2018年04月19日

学校にて








もう、ほとんど授業も無く、出席日数のためだけに顔を出している程度。
当初ほどの熱意はもう無いものの、一応卒業はしてみたくて…、…昼休みの食堂の手作りプリンが食べたくて、通う。
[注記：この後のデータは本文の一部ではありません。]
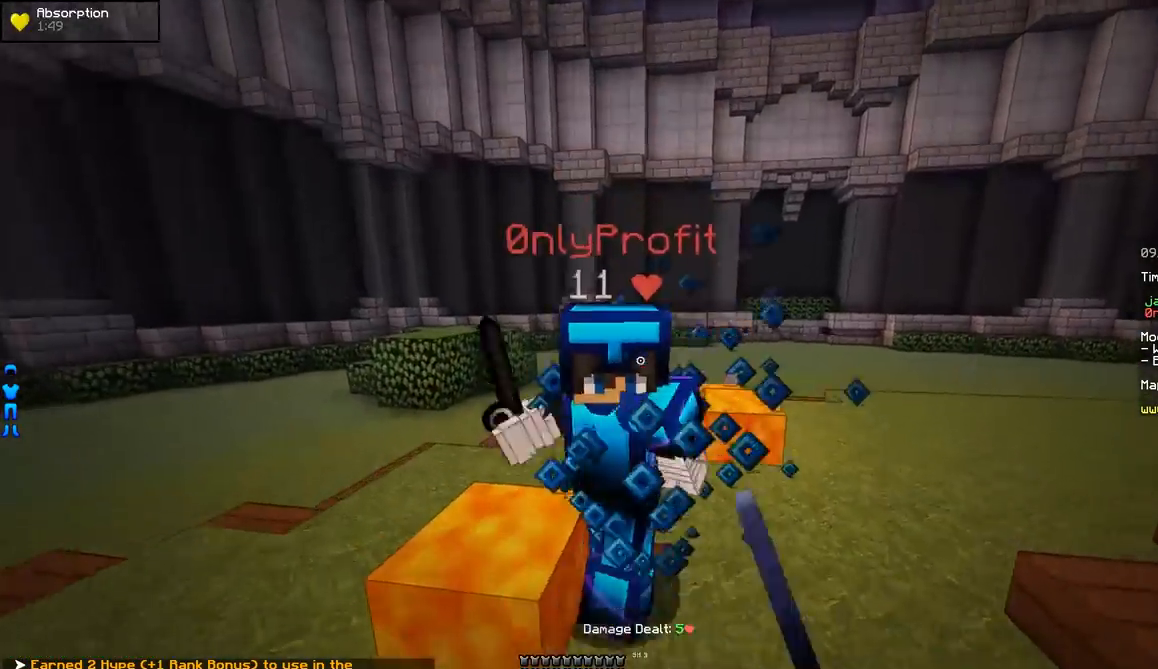
{"keys": ["a"], "mouse": [], "events": [[101, "mouse_left", "up"], [151, "mouse_left", "down"], [201, "mouse_left", "up"], [201, "w", "up"], [251, "mouse_left", "down"], [301, "mouse_left", "up"], [351, "mouse_left", "down"], [401, "mouse_left", "up"], [451, "mouse_left", "down"], [501, "mouse_left", "up"]]}
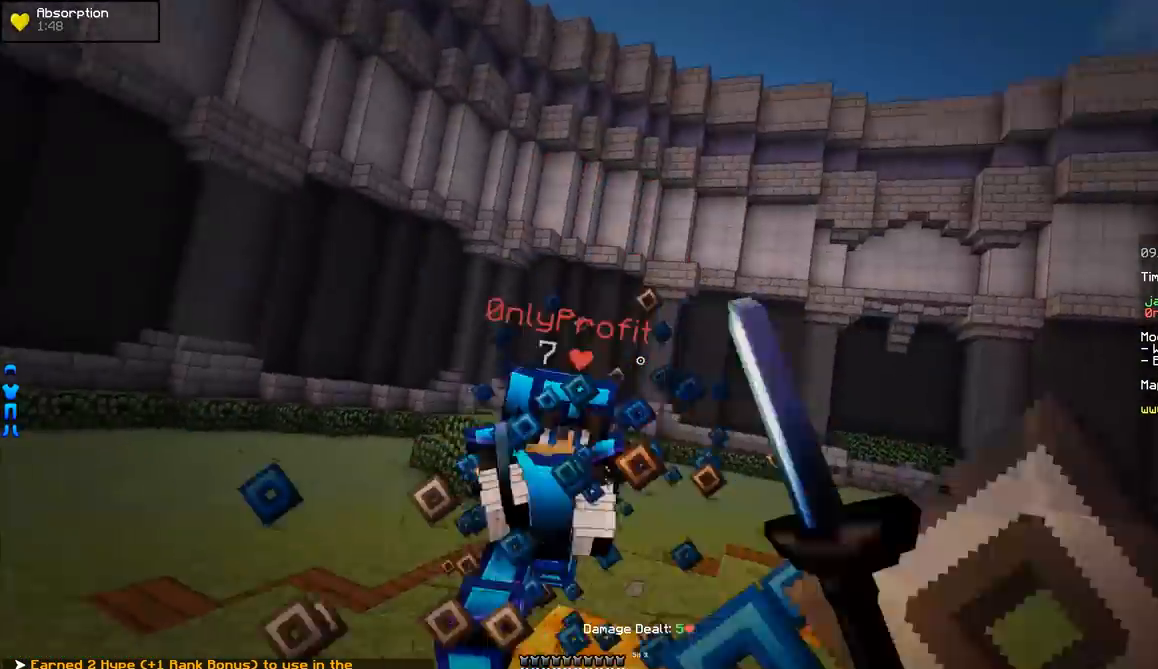
{"keys": ["a", "w"], "mouse": [], "events": [[50, "mouse_left", "down"], [100, "mouse_left", "up"], [250, "mouse_right", "down"], [300, "mouse_right", "up"], [350, "w", "down"]]}
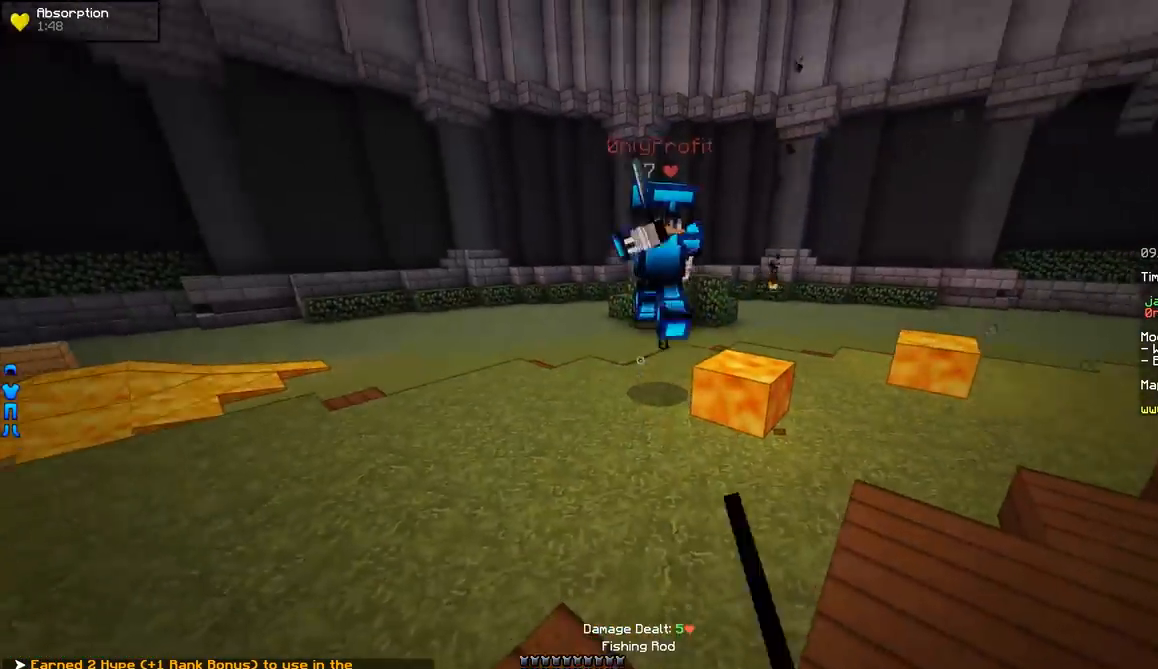
{"keys": ["d"], "mouse": [], "events": [[51, "mouse_right", "down"], [101, "mouse_right", "up"], [201, "mouse_right", "down"], [251, "mouse_right", "up"], [301, "a", "up"], [351, "mouse_left", "down"], [401, "mouse_left", "up"], [451, "d", "down"], [451, "mouse_left", "down"], [501, "mouse_left", "up"], [501, "w", "up"]]}
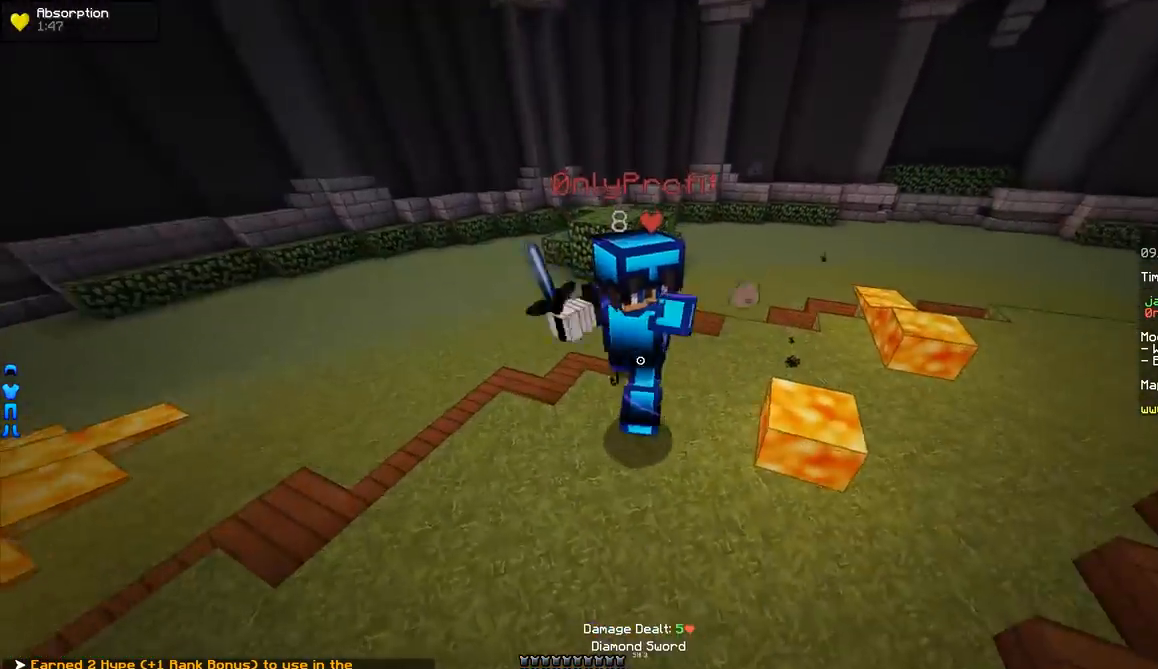
{"keys": ["d", "w"], "mouse": [], "events": [[50, "mouse_left", "down"], [50, "w", "down"], [100, "mouse_left", "up"], [150, "mouse_left", "down"], [200, "mouse_left", "up"], [250, "mouse_left", "down"], [250, "w", "up"], [300, "mouse_left", "up"], [350, "mouse_left", "down"], [400, "mouse_left", "up"], [400, "w", "down"], [450, "mouse_left", "down"], [500, "mouse_left", "up"]]}
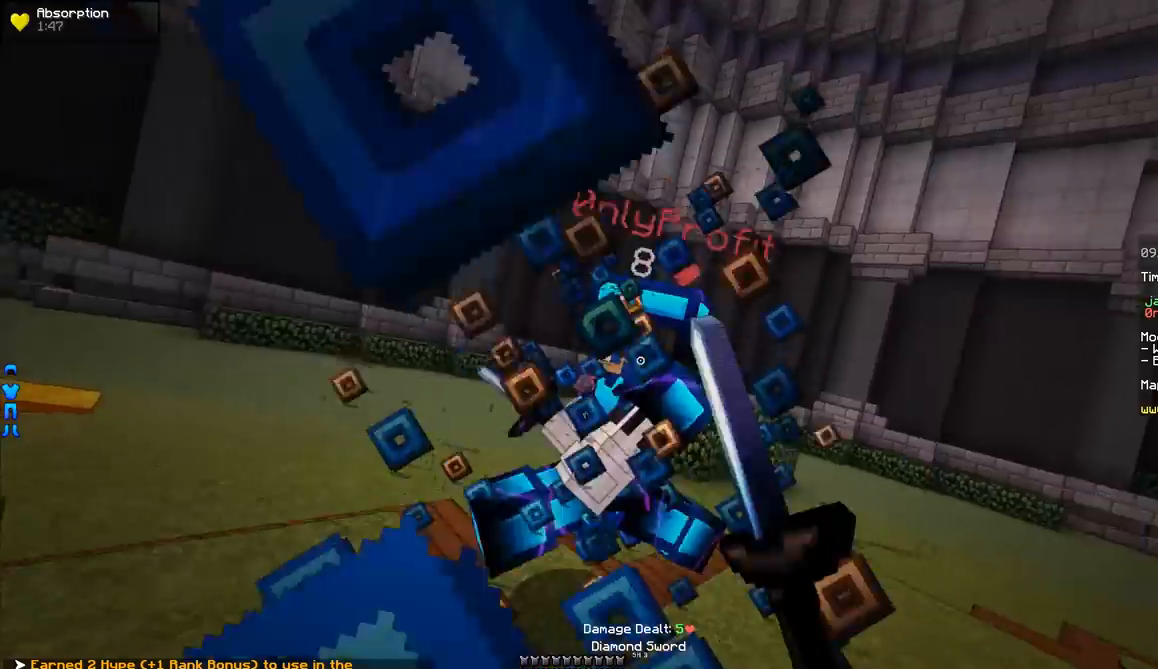
{"keys": ["w"], "mouse": [], "events": [[51, "mouse_left", "down"], [101, "mouse_left", "up"], [151, "mouse_left", "down"], [201, "mouse_left", "up"], [301, "mouse_right", "down"], [401, "mouse_right", "up"], [451, "mouse_left", "down"], [501, "d", "up"], [501, "mouse_left", "up"]]}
そんな中、久しぶりに梶原の姿を見掛けて、イツキは駆け寄る。



「梶原?、梶原!。久しぶり。元気?元気?」



梶原に、まるで保護者のように干渉されていた時は、付き合いが面倒に思えた時もあったが……あまりにそれが無いのも寂しすぎる。
何せ梶原はイツキの、数少ない、普通の友達なのだ。



「……お、イツキ。久しぶり。ちゃんと学校来てるんだな、偉い偉い」
「偉いよ。でも、つまんないよ、来ても、何か変なプリントやらされるだけだもん」



朝も、夜も、黒川に抱かれる生活を送っていたイツキは、途端に高校生の顔になり、満面の笑顔を浮かべる。
…実は、梶原も学校生活も、イツキにとっては楽しいものだったと、今になって思う。



「何?もう帰る?……ご飯、食べに行く?……俺、結構、話したい事、あるかも…」
「………あー、ごめん、イツキ。俺、無理…」
「…忙しい?」
「……まだ、試験、続いてるし。今日は書類貰いに来ただけだから…、ごめんな」



そう言って梶原は力なく素っ気なく、イツキに、じゃあねと片手を上げて、向こうへ行ってしまうのだった。





残されたイツキはただ、唇を尖らせて、拗ねるのみ。